Inge hears a plaintive voice in the background, her younger granddaughter. “I’m talking to Oma,” Lisa tells her. “I’ll be there in a second.” To Inge she says, “Does he seem depr
essed?”
“Depressed? No. It’s just—I worry.”
“That’s your job.”
Inge wants to ask her about the Saturday-Sunday school. Does she remember? What really happened? The extension clicks and mouth breathing fills the line.
“Erin?” Lisa says.
“Oma!” the little one screams.
Sheila is still lifting the newspapers and the opened and unopened mail stacked all over her sideboard. She looks taller dry, hair teased high and crisped with spray, a wasps’ nest. “What’s your last name, Inge?”
“Brenner.”
“And you’ve lived in the neighbourhood long?”
“Almost forty years. I’m on Forty-fifth. Just down from the church. The green house.”
“It’s gone downhill, I’m sure.”
“No. Not at all.”
“I’ve never seen so many Chinese!”
Denise, their Aquafit instructor, is Chinese and probably born in Vancouver. Inge states the obvious. “I’m an immigrant myself.”

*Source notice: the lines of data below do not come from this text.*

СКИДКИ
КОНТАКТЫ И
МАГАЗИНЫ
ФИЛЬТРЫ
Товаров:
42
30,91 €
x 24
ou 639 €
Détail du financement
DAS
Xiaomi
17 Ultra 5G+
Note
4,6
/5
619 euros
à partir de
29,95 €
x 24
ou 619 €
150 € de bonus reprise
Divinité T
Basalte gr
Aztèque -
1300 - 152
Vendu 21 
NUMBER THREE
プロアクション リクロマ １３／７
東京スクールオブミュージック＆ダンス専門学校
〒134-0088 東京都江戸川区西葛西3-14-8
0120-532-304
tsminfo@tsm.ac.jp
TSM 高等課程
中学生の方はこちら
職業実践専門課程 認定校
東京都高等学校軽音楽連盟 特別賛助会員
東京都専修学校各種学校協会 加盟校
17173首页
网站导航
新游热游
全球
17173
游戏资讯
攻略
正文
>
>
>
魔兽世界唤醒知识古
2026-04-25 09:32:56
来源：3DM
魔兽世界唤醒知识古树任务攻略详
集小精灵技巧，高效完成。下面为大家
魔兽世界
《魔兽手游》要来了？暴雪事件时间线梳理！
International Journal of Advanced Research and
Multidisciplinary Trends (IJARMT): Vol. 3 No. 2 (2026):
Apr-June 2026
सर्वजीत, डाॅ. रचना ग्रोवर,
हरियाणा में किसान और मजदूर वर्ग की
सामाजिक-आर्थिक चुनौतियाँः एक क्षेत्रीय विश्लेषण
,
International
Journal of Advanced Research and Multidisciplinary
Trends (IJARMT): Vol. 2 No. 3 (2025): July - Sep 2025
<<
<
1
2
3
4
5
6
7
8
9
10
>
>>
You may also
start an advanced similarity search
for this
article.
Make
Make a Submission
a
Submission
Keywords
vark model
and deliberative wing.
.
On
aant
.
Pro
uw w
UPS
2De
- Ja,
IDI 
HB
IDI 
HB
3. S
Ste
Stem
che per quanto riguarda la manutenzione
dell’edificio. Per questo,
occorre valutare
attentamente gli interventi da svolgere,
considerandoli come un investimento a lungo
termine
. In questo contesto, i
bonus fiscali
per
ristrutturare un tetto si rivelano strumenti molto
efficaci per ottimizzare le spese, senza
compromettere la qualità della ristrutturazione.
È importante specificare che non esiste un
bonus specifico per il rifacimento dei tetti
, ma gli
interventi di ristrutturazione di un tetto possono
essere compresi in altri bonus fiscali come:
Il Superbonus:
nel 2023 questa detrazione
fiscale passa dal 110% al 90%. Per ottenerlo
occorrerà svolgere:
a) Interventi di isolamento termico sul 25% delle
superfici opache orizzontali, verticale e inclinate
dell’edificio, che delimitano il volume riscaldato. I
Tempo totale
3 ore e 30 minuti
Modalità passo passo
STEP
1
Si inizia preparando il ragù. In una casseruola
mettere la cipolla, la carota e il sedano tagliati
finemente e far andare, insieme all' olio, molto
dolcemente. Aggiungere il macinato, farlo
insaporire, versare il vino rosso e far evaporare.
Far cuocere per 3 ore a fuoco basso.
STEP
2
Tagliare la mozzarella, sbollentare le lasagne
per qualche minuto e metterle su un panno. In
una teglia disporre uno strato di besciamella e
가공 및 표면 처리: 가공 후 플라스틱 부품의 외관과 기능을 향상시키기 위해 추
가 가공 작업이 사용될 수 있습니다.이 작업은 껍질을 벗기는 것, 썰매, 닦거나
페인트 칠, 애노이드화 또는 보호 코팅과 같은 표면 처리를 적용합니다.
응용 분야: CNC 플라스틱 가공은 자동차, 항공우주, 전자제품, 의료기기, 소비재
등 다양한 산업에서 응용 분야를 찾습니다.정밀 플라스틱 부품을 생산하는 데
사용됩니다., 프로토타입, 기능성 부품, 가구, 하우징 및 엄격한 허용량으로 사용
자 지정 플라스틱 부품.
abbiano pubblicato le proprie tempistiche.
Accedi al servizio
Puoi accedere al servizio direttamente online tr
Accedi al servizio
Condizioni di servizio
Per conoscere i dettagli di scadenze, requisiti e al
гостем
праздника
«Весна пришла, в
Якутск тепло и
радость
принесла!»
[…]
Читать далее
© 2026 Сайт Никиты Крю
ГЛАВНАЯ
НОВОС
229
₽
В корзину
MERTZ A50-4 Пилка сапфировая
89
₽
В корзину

“I can’t find it, damn it.”
“What are you looking for?”
“A paper. Since you’re here I was going to ask you to do me a favour. Forget it. I’ll get the kettle on.”
She leaves Inge at the table. It’s as disorganized as the sideboard, and Inge wonders if she should clear a place to set the teapot. “How long have you lived here?” she asks.
“Six months,” Sheila calls through the pass-through window.
Inge thinks of that term she keeps hearing on the CBC: downsized. Sheila has apparently moved the entire contents of her house into this one-bedroom apartment. In the corner a wicker chair leans against the wall. It’s supposed to hang from the ceiling by a chain like a birdcage. Lisa used to have one. Such clutter. The woman is a pack rat.
“Where were you before?”
“Peterborough. I wanted to be closer to my daughter.”
When she comes back, Inge notes that Sheila’s taste in clothes runs along the lines of her taste in upholstery—big floral prints. “These are diabetic cookies.” She sets the plate down on the Crossword Digest and smiles at Inge with front teeth outlined in gold. Inge supposes they’ll be planning the wedding this afternoon. Maybe they’ll get as far as naming the grandchildren.